Como os autores evidenciaram, o conceito de excelência é ambíguo e polissémico. Talvez um estudo mais detalhado sobre as condições materiais do contexto escolar, dos incentivos e motivações dos professores e sobretudo das classes de pertença dos pais e respectivos recursos detidos (económicos, sociais, culturais e políticos) poderia contribuir para aprofundar e explicar a diversidade e a polissemia da excelência. Por seu turno, a justa reivindicação de identidades em torno dos diferentes ethos ou representações culturais dos actores deverá ser articulada e aprofundada com as condições objectivas de vida de todos os actores e sobretudo com os contextos societal e organizacional, de modo a explicar a ambiguidade e polissemia do conceito de excelência. Em abono da verdade, importa referir todavia que, para além do continuum pedagogia-performance, os autores avançam e salientam na parte final os dois tempos da organização escolar: o da modernidade e capitalismo organizado e o da (dita) pós-modernidade e capitalismo tardio.

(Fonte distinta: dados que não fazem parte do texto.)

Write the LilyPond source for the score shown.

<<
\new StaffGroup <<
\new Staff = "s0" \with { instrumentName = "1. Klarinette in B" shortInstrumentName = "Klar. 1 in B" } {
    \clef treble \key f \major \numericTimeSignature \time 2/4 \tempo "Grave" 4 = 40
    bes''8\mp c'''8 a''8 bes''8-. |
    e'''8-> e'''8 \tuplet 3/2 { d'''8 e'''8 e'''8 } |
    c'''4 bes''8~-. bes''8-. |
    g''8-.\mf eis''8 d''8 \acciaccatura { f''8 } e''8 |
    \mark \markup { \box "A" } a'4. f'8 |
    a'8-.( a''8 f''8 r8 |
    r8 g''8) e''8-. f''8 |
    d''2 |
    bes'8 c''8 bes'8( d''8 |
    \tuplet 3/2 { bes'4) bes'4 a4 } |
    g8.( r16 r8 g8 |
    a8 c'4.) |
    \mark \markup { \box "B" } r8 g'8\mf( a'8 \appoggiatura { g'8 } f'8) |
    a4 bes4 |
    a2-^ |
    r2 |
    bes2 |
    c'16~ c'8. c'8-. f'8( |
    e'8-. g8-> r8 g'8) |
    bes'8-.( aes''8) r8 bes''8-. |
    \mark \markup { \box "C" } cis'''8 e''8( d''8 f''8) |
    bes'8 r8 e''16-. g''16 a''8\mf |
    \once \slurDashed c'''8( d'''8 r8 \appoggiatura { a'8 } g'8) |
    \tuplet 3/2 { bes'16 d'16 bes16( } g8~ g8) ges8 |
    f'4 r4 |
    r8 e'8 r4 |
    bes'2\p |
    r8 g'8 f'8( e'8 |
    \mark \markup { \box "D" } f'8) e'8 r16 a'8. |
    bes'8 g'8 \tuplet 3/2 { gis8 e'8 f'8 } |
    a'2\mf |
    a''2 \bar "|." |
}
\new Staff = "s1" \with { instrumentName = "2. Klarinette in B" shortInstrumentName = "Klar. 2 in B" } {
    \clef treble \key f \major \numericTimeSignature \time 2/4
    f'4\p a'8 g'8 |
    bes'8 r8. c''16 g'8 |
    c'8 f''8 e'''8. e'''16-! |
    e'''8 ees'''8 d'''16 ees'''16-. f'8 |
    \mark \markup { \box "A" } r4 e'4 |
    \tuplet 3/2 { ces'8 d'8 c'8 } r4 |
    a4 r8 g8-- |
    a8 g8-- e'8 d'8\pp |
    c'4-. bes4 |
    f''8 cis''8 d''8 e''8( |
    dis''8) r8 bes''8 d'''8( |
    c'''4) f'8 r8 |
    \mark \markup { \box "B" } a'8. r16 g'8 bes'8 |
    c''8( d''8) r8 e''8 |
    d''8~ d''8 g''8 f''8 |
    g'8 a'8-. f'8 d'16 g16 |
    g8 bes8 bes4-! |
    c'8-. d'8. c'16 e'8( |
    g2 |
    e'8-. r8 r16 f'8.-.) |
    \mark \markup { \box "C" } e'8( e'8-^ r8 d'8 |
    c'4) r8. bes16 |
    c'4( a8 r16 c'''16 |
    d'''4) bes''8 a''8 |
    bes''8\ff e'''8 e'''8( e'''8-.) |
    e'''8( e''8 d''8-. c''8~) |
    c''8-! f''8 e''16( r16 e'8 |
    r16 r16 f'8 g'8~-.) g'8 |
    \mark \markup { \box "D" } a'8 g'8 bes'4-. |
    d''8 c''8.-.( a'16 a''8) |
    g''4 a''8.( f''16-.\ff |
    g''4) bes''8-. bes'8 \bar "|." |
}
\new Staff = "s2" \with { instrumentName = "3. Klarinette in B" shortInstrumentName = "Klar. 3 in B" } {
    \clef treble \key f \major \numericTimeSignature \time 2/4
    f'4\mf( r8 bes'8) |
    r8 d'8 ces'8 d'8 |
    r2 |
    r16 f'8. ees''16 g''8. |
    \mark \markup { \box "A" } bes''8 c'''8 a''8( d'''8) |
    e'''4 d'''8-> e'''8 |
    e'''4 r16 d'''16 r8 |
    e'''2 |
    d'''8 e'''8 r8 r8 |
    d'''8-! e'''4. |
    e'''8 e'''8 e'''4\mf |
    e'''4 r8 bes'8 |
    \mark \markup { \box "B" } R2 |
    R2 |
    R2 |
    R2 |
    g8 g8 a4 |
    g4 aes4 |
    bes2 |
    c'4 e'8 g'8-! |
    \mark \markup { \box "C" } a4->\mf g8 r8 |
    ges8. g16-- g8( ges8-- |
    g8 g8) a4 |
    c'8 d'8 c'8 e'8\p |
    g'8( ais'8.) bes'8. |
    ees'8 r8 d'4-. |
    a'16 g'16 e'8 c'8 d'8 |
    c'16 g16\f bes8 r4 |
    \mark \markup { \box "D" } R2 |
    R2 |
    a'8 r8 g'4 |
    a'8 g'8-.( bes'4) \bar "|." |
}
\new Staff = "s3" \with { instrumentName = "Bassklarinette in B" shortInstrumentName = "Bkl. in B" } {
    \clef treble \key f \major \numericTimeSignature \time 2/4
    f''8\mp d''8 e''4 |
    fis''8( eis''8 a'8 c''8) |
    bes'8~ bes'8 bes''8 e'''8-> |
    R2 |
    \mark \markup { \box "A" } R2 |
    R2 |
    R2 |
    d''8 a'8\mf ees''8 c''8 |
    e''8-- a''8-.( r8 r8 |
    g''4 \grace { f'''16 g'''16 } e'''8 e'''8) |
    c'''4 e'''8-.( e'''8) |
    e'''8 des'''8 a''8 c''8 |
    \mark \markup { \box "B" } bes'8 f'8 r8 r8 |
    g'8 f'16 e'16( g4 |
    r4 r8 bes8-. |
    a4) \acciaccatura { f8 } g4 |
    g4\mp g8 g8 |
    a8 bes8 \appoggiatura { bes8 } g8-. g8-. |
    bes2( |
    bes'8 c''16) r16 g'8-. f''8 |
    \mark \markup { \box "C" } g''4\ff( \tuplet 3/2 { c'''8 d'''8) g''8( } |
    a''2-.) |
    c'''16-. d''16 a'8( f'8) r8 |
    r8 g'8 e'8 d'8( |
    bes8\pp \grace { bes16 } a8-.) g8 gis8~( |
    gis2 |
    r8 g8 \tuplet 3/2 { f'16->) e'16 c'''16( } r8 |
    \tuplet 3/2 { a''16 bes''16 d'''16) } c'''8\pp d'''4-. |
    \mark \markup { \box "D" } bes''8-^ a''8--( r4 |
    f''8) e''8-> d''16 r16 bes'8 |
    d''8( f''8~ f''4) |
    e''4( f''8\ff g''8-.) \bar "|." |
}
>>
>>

Apraz-me ainda registar que os autores, não tendo a pretensão de generalizar estes resultados para o conjunto de escolas, visam apenas, de modo talvez demasiado modesto, que o seu trabalho seja útil para que a educação ocorra de modo transparente e reflexivo. É incontornável que os autores deram um enorme contributo no conhecimento e na desconstrução dos contornos e das polissemias da excelência escolar. Por fim, importa salientar que os autores evidenciam como o trabalho sobre o objecto da excelência escolar e académica constitui o iceberg de um campo vasto de combate ideológico: conceito de meritocracia versus a preocupação central da justiça distributiva e social.

 

Notas

1    Levando em linha de conta o importante contributo do falecido Prof. Stephen Stoer na modelação das ideias veiculadas neste livro, os autores prestam-lhe deste modo mais uma homenagem ao seu trabalho. Embora não tenha privado de perto com ele como colega no quotidiano, tive todavia o prazer de ler alguns dos seus trabalhos, devendo evocar também o conhecimento mais próximo numa viagem ao Brasil no Congresso Portugal-Brasil na Fundação Joaquim Nabuco no Recife em 2000.

2   Este conceito hoje cada vez mais vulgarizado, bem presente em economistas de referência como o prémio Nobel Amarthya Sen (1999), na sua excelente obra Desenvolvimento como Liberdade, evidencia como esta, para além do seu significado jurídico-formal, só será real, desde que os grupos e indivíduos tenham a capacitação de dispor de recursos para desenvolver-se como cidadãos com direitos efectivos. Em abono da verdade, diga-se, porém, que o conceito de empoderamento, apresentado como novidade e quase lema político-institucional, reivindicado pelas instâncias oficiais, designadamente a União Europeia, é bem velhinho e remonta a Max Weber (1978) quando apresenta o poder de disposição (verfugungsgewalt) ou capacitação, capacidade ou controlo sobre recursos como um dos conceitos centrais da sua obra.

 

Bibliografia

BERNSTEIN, Basil (1976). Class, Codes and Control. Londres: Routledge

SEN, Amarthya (1999). Development as Freedom. Oxford: Oxford University Press.

WEBER, Max (1978). Economy and Society. In G. Roth & C. Wittich (eds.), Berkeley y Los Angeles: University of California Press.